The Sovereign Lord has given me his words of wisdom,
so that I know how to comfort the weary.
Morning by morning he wakens me
and opens my understanding to his will.
Isaiah 50:4 (NLT)
I am continually amazed at God. He is so incredibly good to His people. He comforts us when we need Him the most in so many ways, reminding us of who is in charge, regardless of the circumstances. I was very upset this past weekend, having been advised that I might be laid off, and that a colleague whom I considered a friend was reporting information to our bosses, much of it having nothing to do with work.
Both these things disturbed me, cutting deep. Two months ago, I would have welcomed the lay off. I taught at an alternative education school where the majority of the students have behavior problems. It’s not an easy position, but I finally found my groove and began to enjoy the work, especially after a number of our students were accepted back into their school districts. This was the two-edged sword. We were successful in turning these kids around, but the downside is, we lowered our population. With the decreased student body and the present economic environment, the school districts are not sending students to the school as in previous years. It might not have bothered me so much had it not been for another reason: five years ago, on February 19, 2006, the day after my fifteenth anniversary with a former employer, I was downsized. It began to feel like a five year cycle curse.

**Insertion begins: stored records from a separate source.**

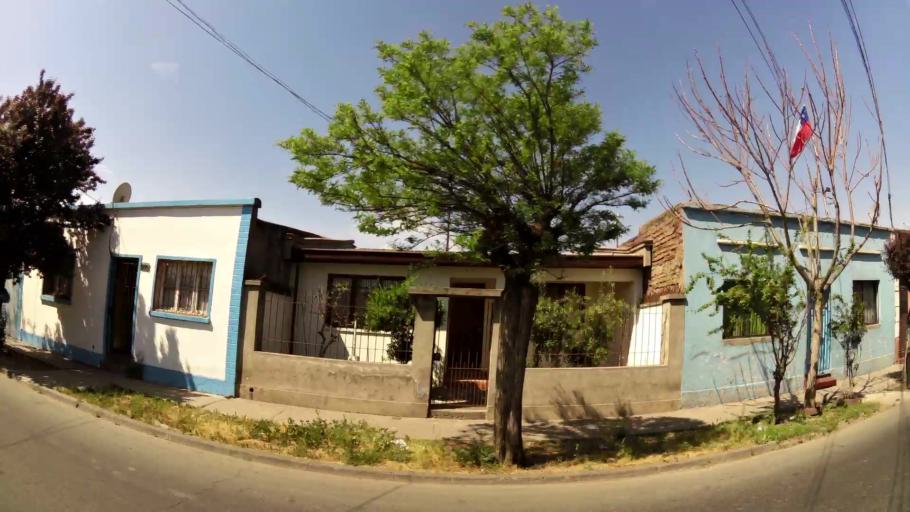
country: CL
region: Santiago Metropolitan
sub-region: Provincia de Santiago
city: La Pintana
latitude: -33.5313
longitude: -70.6488
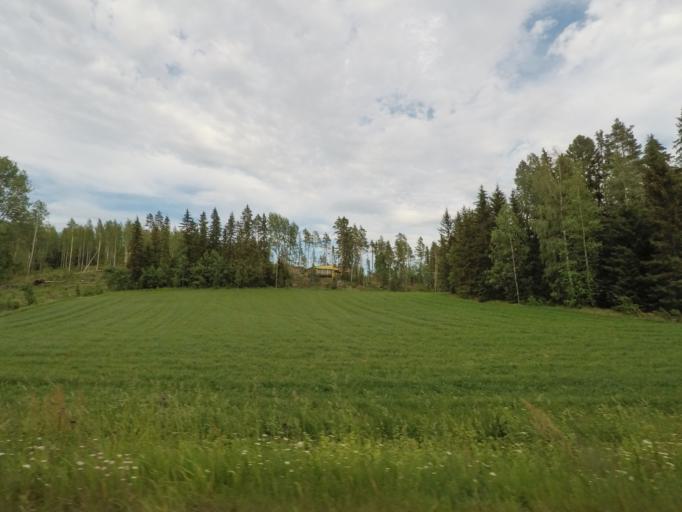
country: FI
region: Paijanne Tavastia
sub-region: Lahti
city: Hollola
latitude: 60.8665
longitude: 25.5014
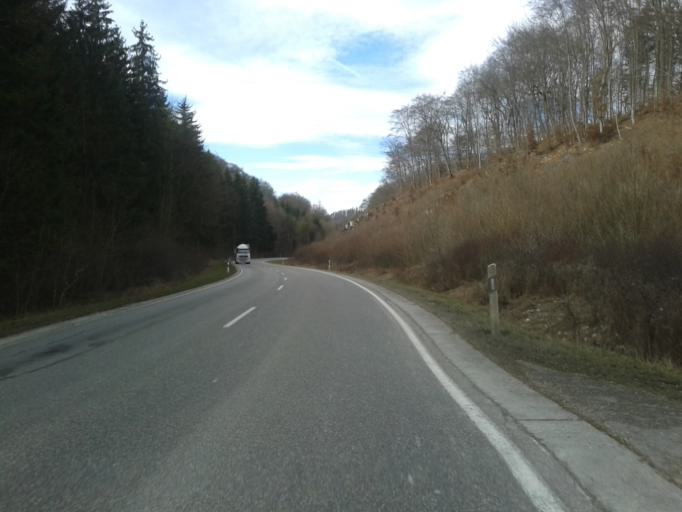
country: DE
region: Baden-Wuerttemberg
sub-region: Tuebingen Region
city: Altheim
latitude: 48.3503
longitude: 9.7768
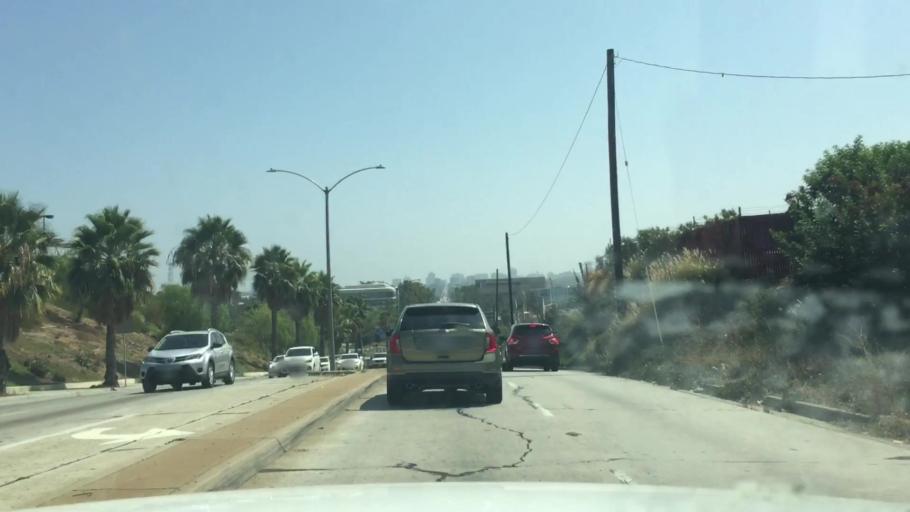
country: US
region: California
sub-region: Los Angeles County
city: Signal Hill
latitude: 33.8132
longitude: -118.1851
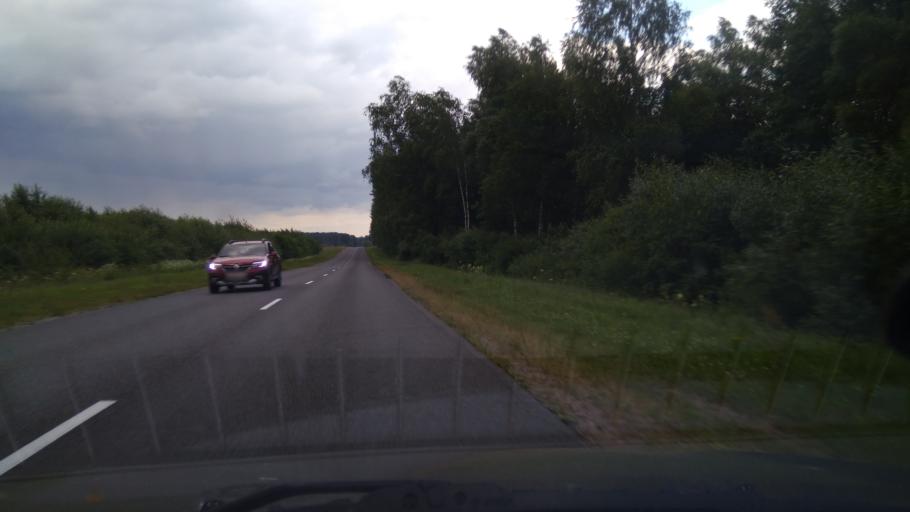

Sunday, I did not want to go to church. I allowed the enemy to make me feel worthless, but I forced myself to go. Our pastor, Pastor Kevin Garman, preached a message I needed to hear, reminding us that, “The thief does not come except to steal, and to kill, and to destroy. I have come that they may have life, and that they may have it more abundantly.” (John 10:10 – NKJV) Also, “Be sober, be vigilant; because your adversary the devil walks about like a roaring lion, seeking whom he may devour.” (I Peter 5:8). I not only allowed the enemy to plant this thought of worthlessness in my head, I was nurturing the seed, feeding it, helping it grow.
God continued to remind me of His value for me when the majority of my students were genuinely upset that I would be leaving, most telling me that I am one of their all time favorite teachers. That warmed my heart, knowing that I made a difference to them. My colleagues also told me how good a teacher they believe me to be. Coming from fellow teachers who are far more seasoned than me meant a great deal.
I am laid off, but I am at peace. Christian, my son, needs a full-time person on call, and until we find someone we can count on, that person is Dad. I will also be using this time to complete my graduate degree in education to maintain my certification. Thankfully, we have been through this before, and I’ve become a pretty decent Mr. Mom, so while I search for a new teaching position, I will not be idle. I believe God has a definite plan for me during this season and He has never let me down. I learned a lot of lessons at that school and I am very thankful for the experience. My confidence as a teacher has soared. I made mistakes, and learned how to adjust them, better preparing me for that next teaching assignment, and I am eager for it. I love teaching.
I am a rejuvenated man on a mission. The grace of God is so good, sending His comfort with a word in season.
17 For our present troubles are small and won’t last very long. Yet they produce for us a glory that vastly outweighs them and will last forever!
18 So we don’t look at the troubles we can see now; rather, we fix our gaze on things that cannot be seen. For the things we see now will soon be gone, but the things we cannot see will last forever.